126 grams of glucose will contain 126 / 180.16 = 0.69939 mol of C₆H₁₂O₆. (To avoid rounding errors, keep a couple more digits than necessary.)

6 moles of CO₂ will be produced when 1 mole of C₆H₁₂O₆ is consumed. 0.69939 moles of C₆H₁₂O₆ will give rise to 4.196 mol of CO₂.

Assuming that the reaction takes place under STP, where T = 0 °C = 273 K and P = 1 atm. Each mole of any ideal gas will occupy a volume of 22.4 liters. The 4.196 moles of CO₂ will occupy 4.196 * 22.4 = 94.0 L. (The least significant number given is 126 g, the mass of glucose. This number has three significant figures. Thus, round the result to three significant figures.)
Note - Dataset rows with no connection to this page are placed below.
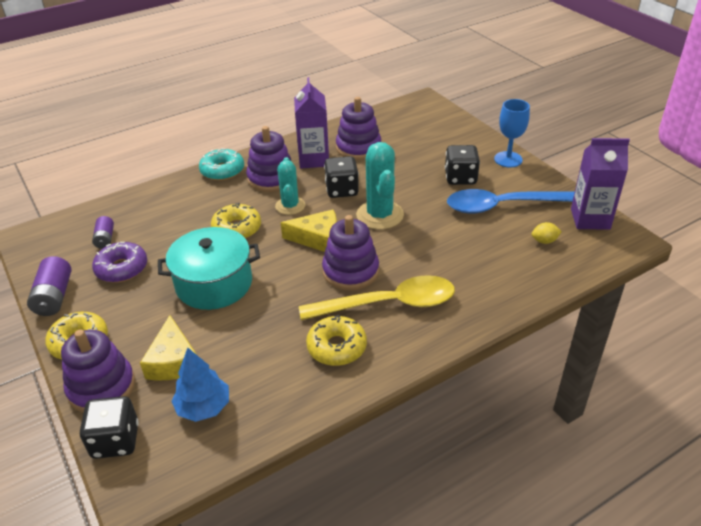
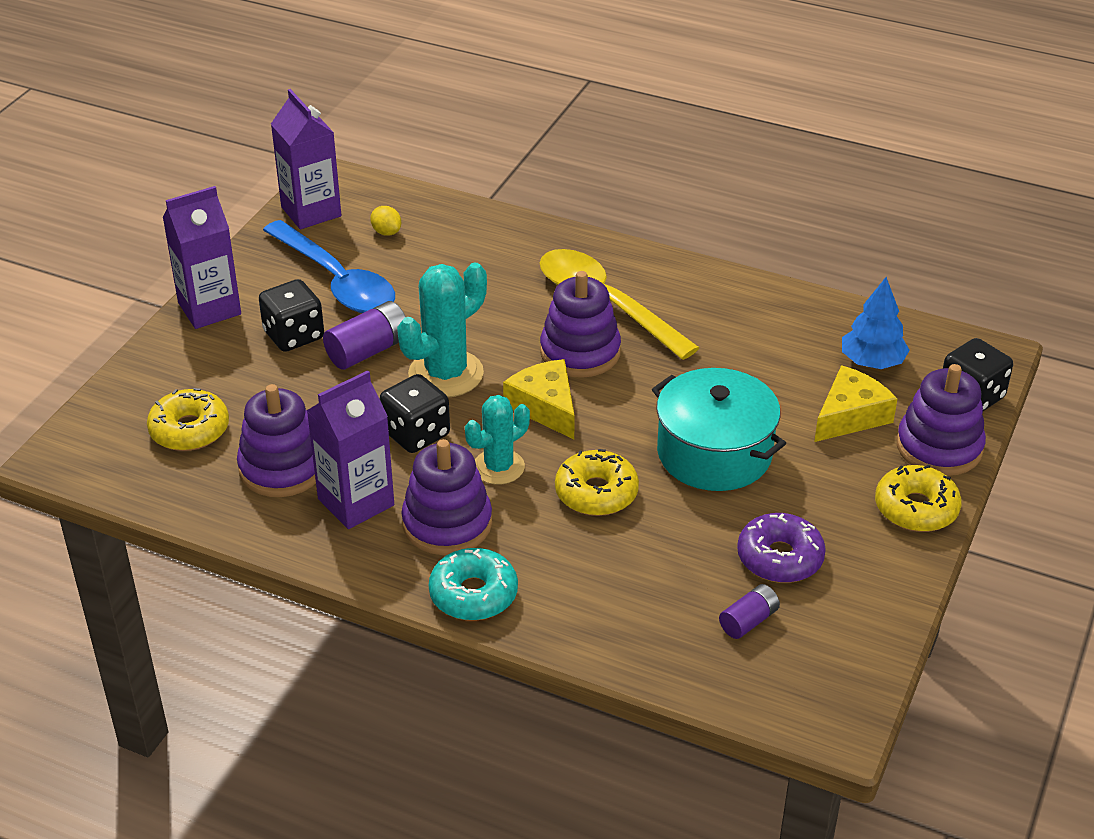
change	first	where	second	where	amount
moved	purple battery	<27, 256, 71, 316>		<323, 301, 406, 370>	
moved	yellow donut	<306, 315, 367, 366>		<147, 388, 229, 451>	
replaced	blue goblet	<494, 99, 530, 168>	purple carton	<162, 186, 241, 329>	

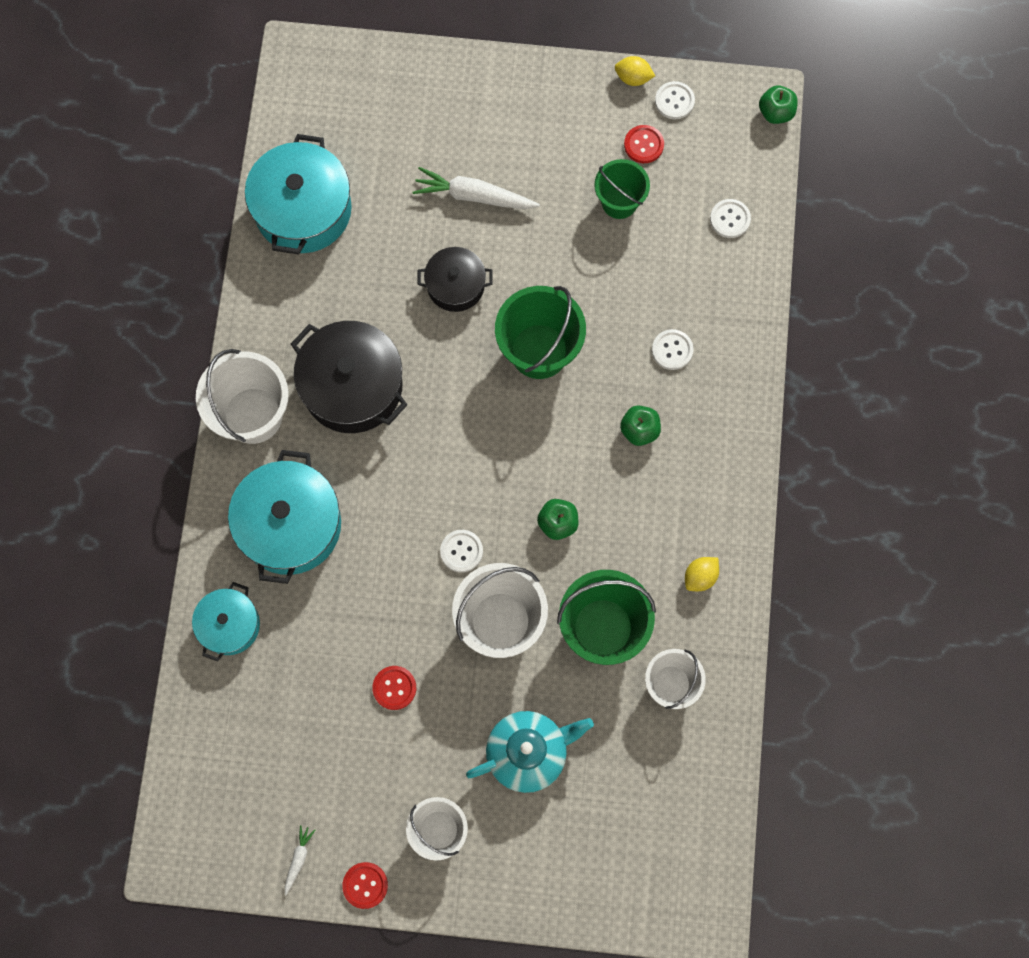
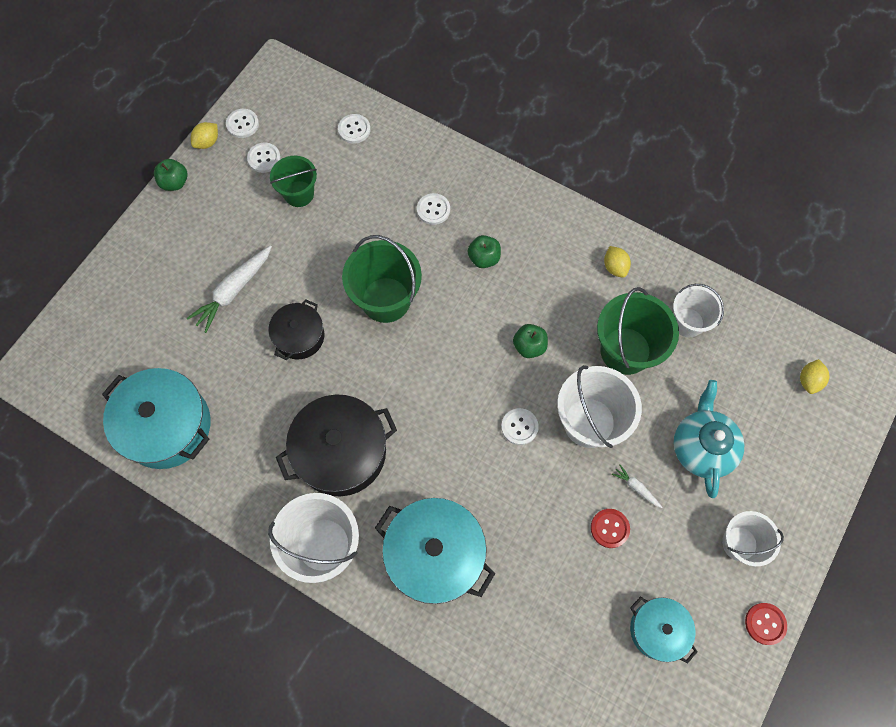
change	first	where	second	where	amount
moved	turquoise pot	<192, 582, 260, 662>		<630, 596, 698, 664>	
moved	white carrot	<285, 825, 315, 895>		<612, 464, 663, 508>	
recoloured	red button	<624, 125, 664, 163>	white button	<247, 143, 281, 173>	
moved	green apple	<759, 85, 798, 124>		<154, 159, 188, 191>	
added			yellow lemon	<800, 359, 829, 394>	

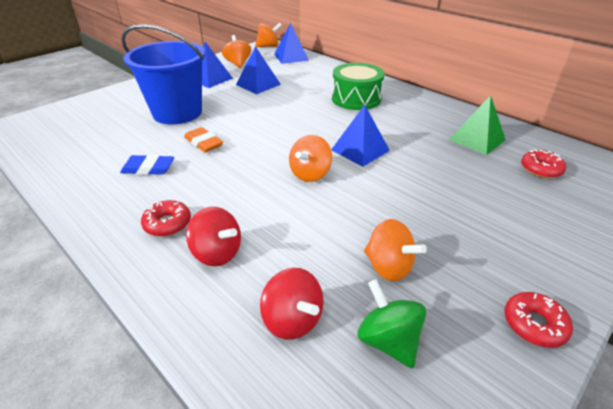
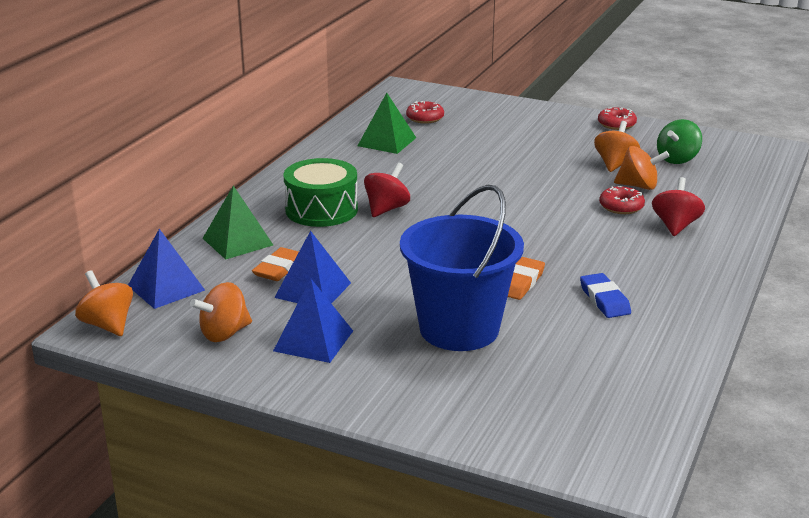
change	first	where	second	where	amount
moved	red donut	<141, 200, 191, 237>		<599, 186, 645, 214>	
moved	red spinning top	<260, 268, 324, 340>		<364, 163, 410, 217>	
moved	orange spinning top	<289, 135, 332, 182>		<614, 146, 670, 190>	
removed	blue pyramid	<331, 105, 390, 167>			
added			green pyramid	<203, 185, 273, 260>	
added			orange eraser	<252, 247, 299, 281>	

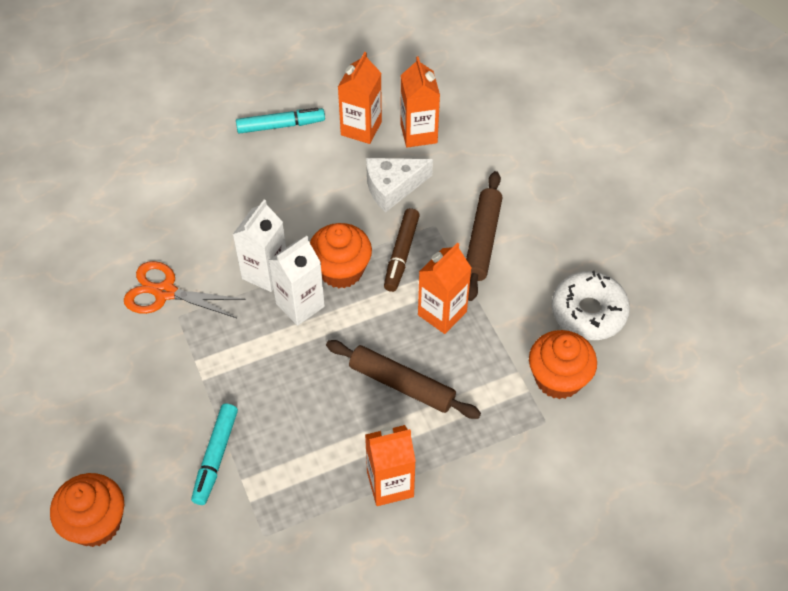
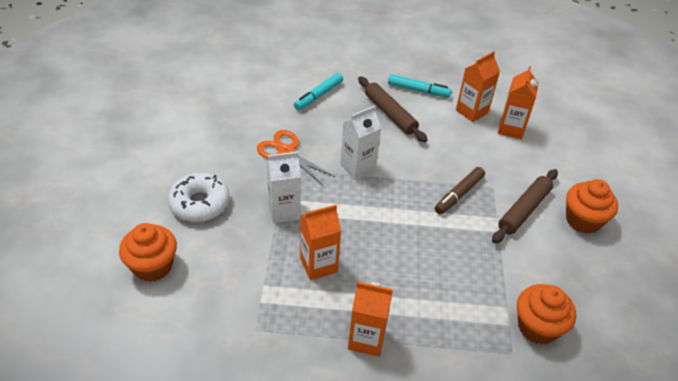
change	first	where	second	where	amount
moved	turquoise marker	<191, 403, 238, 505>		<294, 73, 343, 110>	
moved	white carton	<269, 236, 325, 326>		<266, 151, 301, 223>	
moved	orange cupcake	<310, 223, 372, 289>		<566, 179, 618, 234>	
moved	brown rolling pin	<326, 340, 481, 419>		<358, 76, 428, 142>	
removed	white cheese	<366, 158, 433, 212>			
moved	orange carton	<418, 243, 471, 334>		<300, 205, 341, 280>	
moved	white donut	<552, 271, 630, 340>		<168, 173, 230, 222>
The volume of CO₂ can be found using the ideal gas law if the condition isn't STP. For example, T = 25 °C = 297 K and P = 1.00 * 10⁵ will lead to a different volume. By the ideal gas law,

V = (n · R · T) / (P)

where

V is the volume of the gas, n is the number of moles of gas particles, R is the ideal gas constant, P is the pressure on the gas, T is the absolute temperature of the gas (in degrees Kelvin.)

R = 8.314 * 10³ L · Pa / (K · mol)

Taking T = 297 K and P = 1.00 * 10⁵ Pa,

V = (4.196 * 8.314 * 10³ * 297) / (1.00 * 10⁵) = 104 L.